◆ WHAT IS NEEDED ◆
Go through the lines below and copy any that hold the string "APERTURE".

[[ DATA SUPPLIED open ]]

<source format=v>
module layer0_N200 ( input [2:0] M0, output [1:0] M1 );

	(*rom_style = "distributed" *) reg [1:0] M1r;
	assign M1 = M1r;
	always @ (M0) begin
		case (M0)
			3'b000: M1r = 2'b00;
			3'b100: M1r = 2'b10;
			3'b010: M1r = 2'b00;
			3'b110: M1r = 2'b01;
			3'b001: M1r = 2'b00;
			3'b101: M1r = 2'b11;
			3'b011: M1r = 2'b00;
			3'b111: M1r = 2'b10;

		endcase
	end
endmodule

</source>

[[ DATA SUPPLIED closed ]]
[[ DATA SUPPLIED open ]]

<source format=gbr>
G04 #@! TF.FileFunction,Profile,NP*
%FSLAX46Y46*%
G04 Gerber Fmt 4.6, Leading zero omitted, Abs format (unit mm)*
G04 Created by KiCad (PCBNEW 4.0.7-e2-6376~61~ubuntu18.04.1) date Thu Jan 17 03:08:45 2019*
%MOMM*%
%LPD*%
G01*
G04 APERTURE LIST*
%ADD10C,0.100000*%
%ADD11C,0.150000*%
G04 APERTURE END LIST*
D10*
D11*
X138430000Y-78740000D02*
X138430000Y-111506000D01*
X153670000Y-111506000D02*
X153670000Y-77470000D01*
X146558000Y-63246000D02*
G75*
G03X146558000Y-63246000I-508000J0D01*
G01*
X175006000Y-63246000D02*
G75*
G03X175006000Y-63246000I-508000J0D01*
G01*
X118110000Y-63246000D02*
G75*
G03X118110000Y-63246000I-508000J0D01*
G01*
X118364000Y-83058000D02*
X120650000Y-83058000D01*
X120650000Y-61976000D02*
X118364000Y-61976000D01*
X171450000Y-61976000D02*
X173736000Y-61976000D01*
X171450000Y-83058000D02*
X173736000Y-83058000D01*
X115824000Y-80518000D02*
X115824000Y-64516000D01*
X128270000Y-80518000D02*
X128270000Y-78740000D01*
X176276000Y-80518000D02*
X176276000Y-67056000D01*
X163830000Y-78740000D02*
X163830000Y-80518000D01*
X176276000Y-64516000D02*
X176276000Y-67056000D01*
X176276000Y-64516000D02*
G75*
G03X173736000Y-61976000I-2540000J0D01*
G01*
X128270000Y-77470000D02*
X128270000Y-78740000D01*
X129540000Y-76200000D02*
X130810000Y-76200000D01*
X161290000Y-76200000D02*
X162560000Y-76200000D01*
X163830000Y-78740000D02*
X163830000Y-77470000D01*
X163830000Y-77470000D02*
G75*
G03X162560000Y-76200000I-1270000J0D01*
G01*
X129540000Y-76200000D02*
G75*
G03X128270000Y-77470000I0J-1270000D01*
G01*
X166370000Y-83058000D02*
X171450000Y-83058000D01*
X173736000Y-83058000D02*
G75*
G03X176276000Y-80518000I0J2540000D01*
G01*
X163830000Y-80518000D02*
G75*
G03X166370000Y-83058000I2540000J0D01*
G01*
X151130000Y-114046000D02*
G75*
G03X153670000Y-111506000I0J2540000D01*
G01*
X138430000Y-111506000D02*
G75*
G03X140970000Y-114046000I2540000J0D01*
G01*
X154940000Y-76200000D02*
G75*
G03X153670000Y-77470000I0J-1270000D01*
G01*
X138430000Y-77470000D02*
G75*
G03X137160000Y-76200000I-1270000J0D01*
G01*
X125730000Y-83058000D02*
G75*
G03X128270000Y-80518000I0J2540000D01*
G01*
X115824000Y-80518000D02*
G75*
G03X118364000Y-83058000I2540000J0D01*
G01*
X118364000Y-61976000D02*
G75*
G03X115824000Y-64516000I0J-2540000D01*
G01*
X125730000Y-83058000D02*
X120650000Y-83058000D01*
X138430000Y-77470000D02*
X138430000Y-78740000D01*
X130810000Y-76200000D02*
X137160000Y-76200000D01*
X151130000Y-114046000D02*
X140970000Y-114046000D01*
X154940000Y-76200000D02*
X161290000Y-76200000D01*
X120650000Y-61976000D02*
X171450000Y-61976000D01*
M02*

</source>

[[ DATA SUPPLIED closed ]]

◆ EXERCISE RESPONSE ◆
G04 APERTURE LIST*
G04 APERTURE END LIST*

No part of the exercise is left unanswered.